Текст для разбора -
====
Надо отметить, что реформа оказалась чрезвычайно удачной, червонец быстро был признан населением надежной валютой, в чьей ценности не сомневались.

Такова общая канва послереволюционного развития экономики вплоть до окончания Гражданской войны. Но все это касается именно экономической политики нового правительства, его принципиальных решений по стабилизации жизни. Чем же все эти декреты аукались на местах и что творилось на территориях, занятых красными, белыми и их союзниками, немецкими оккупантами на Украине, в Диком поле махновских банд и всевозможных «батек»?

Как это ни покажется странным, полного обесценивания бумажных денег и перехода на систему обмена товара на товар все же не произошло.

Центр

Раньше и тяжелее всего последствия двух революций 1917 года отразились в крупных городах, в первую очередь в силу их зависимости от работы городских коммуникаций, транспорта и поставок продовольствия из сел. В 1917 году сохранялось еще какое-то подобие прежней жизни, но центробежные силы разрушения прежних устоев все стремительнее набирали силу. Разложение коснулось буквально всех слоев общества. Жили, что называется, как в последний день.

Вот что вспоминал известный писатель Илья Эренбург о своем пребывании в 1917 году в Петрограде и Москве: «(Петроград. – Авт.) На улицах ловили дезертиров; патрули, проверявшие документы, сами походили на дезертиров. Однажды я видел, как два офицера отобрали у женщины мешок с сахарным песком. Она вопила: «Ироды!..» Когда она ушла, один из офицеров крикнул вслед, что скоро ее приставят к стенке – Керенский потакает мешочникам, но и на него найдется управа. Потом офицеры, не стесняясь прохожих, поделили между собой добычу.
====
Записи -

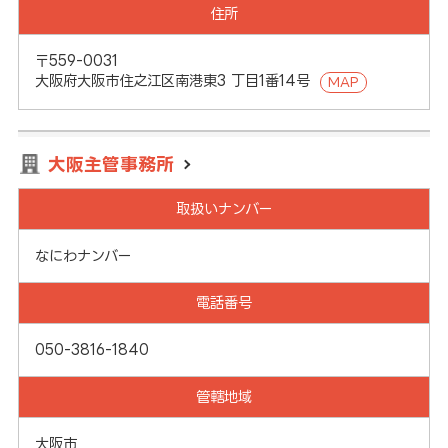
住所
〒559-0031
大阪府大阪市住之江区南港東3 丁目1番14号
MAP
大阪主管事務所
取扱いナンバー
なにわナンバー
電話番号
050-3816-1840
管轄地域
大阪市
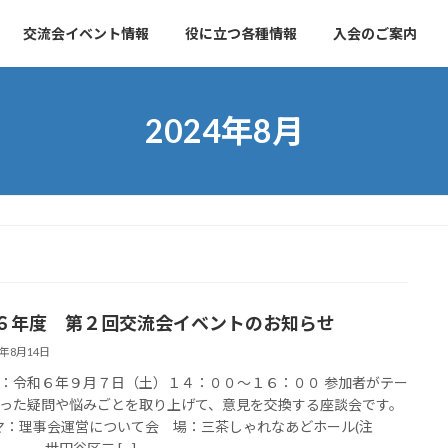
交流会イベント情報
役に立つ各種情報
入会のご案内
2024年8月
６年度 第２回交流会イベントのお知らせ
4年8月14日
：令和６年９月７日（土）１４：００～１６：００ 参加者がテー
った疑問や悩みごとを取り上げて、意見を交換する座談会です。
 マ：理事会運営について会 場：三茶しゃれなあどホール(注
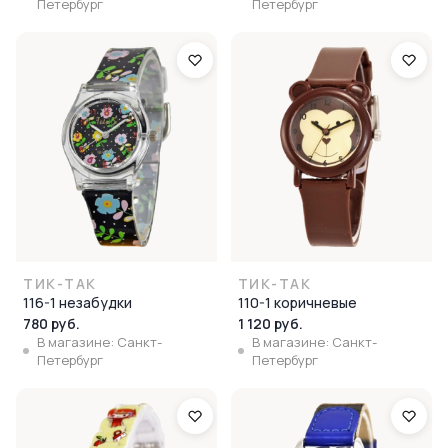
Петербург
Петербург
ТИК-ТАК
ТИК-ТАК
116-1 незабудки
110-1 коричневые
780 руб.
1 120 руб.
В магазине: Санкт-
В магазине: Санкт-
Петербург
Петербург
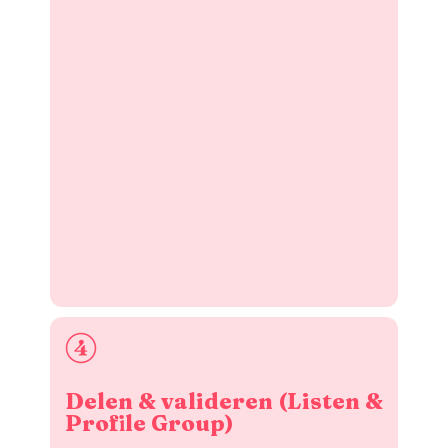
Delen & valideren (Listen &
Profile Group)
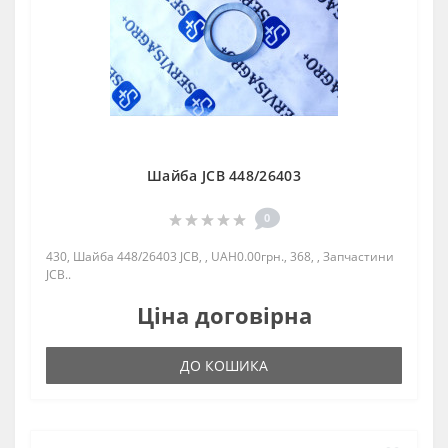
Шайба JCB 448/26403
0
430, Шайба 448/26403 JCB, , UAH0.00грн., 368, , Запчастини
JCB..
Ціна договірна
ДО КОШИКА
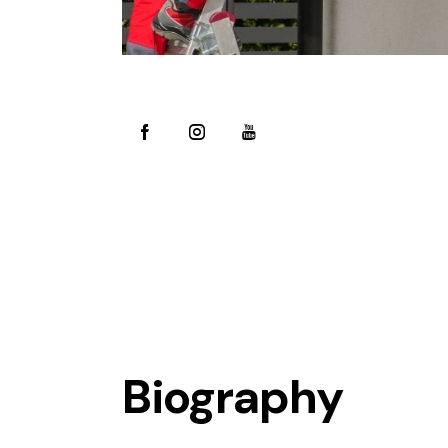
Biography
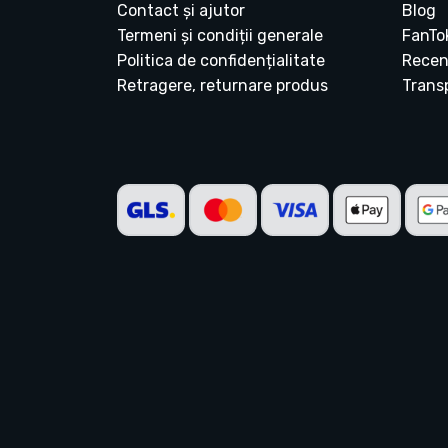
Contact și ajutor
Blog
Termeni și condiții generale
FanTo
Politica de confidențialitate
Recen
Retragere, returnare produs
Transp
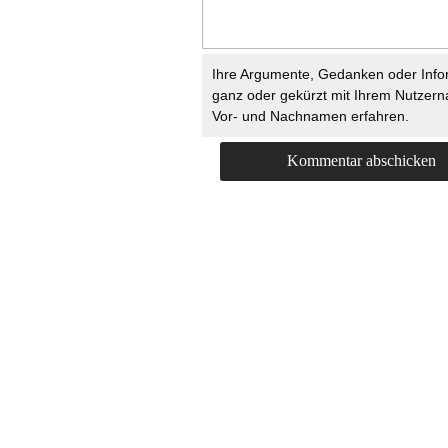
Ihre Argumente, Gedanken oder Info
ganz oder gekürzt mit Ihrem Nutzer
Vor- und Nachnamen erfahren.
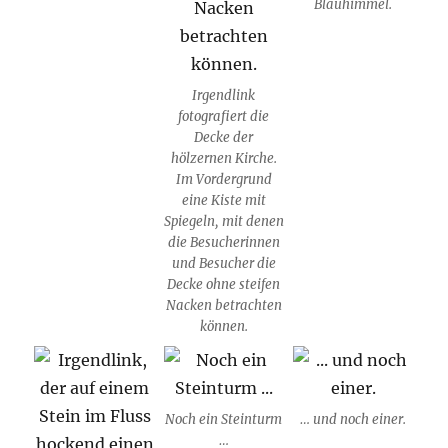
Blauhimmel.
Irgendlink
fotografiert die
Decke der
hölzernen Kirche.
Im Vordergrund
eine Kiste mit
Spiegeln, mit denen
die Besucherinnen
und Besucher die
Decke ohne steifen
Nacken betrachten
können.
Noch ein Steinturm
… und noch einer.
…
====
Что нужно сделать -
(A) Определите, согласуются ли с текстом о послереволюционной экономике следующие утверждения: (i) население быстро признало червонец надежной валютой; (ii) бумажные деньги полностью обесценились, и начался переход на обмен товара на товар; (iii) раньше всего последствия революций 1917 года сказались в деревнях. Для каждого ответьте «да» или «нет» и дословно приведите слова текста, которые это решают.
(B) В каких городах, согласно тексту о послереволюционной экономике, побывал Илья Эренбург в 1917 году?
(C) Продолжите текст о послереволюционной экономике, начав сразу после последнего приведенного в нем предложения.

Ответы по порядку -
(A)
(i) Да: «червонец быстро был признан населением надежной валютой».
(ii) Нет: «полного обесценивания бумажных денег и перехода на систему обмена товара на товар все же не произошло».
(iii) Нет: «Раньше и тяжелее всего последствия двух революций 1917 года отразились в крупных городах».

(B) В Петрограде и Москве.

(C)
В магазинах можно было купить гаванские сигары, севрские вазы, стихи графини де Ноай. В кондитерских подавали кофе с медом (сахара уже не было), а вместо пирожных – тоненькие ломтики белого хлеба и повидло. Извозчики больше не говорили про овес, только угрюмо ругались. Один поэт, с которым я познакомился в редакции “Биржевки”, сказал: “Единственная надежда на генерала Корнилова. Его зовут Лавр – это символично…”

Валерий Яковлевич (Брюсов) жил на Первой Мещанской (Москва. – Авт.); чтобы попасть к нему, я должен был пересечь знаменитую Сухаревку. Если Ватикан в Риме – независимое государство, то таким государством в Москве 1917 года была Сухаревка; она не подчинялась ни Временному правительству, ни Совету рабочих депутатов, ни милиции. Прекрасная башня высилась над грандиозным рынком; здесь, кажется, еще жила Древняя Русь с ее слепцами, певшими заунывные песни, с нищими, с юродивыми. Матерщина перебивалась причитаниями, древняя божба – разговорами о «керенках», о буржуях, о большевиках. Кого только тут не было: и дезертиры, и толстущие бабы из окрестных деревень, и оказавшиеся безработными гувернантки, экономки, приживалки, и степенные чиновницы, и воры-рецидивисты, и сопляки, торговавшие рассыпными папиросами, и попы с кудахчущими курами. Все это шумело, чертыхалось, покрикивало, притопывало – человеческое море…

Все начинают беседовать о пеонах и ямбах, о символистах и футуристах. Лишь четверть часа спустя по поводу пастилы, стоящей семь рублей и заменяющей сахар, все возвращаются на землю. И снова стонет интеллигент:

– Хамы! Палку! Генерала!..

Издеваясь над другими, я издевался над собой: я не мечтал ни о палке, ни о генерале, ни о дешевой пастиле, но понять происходящее не мог.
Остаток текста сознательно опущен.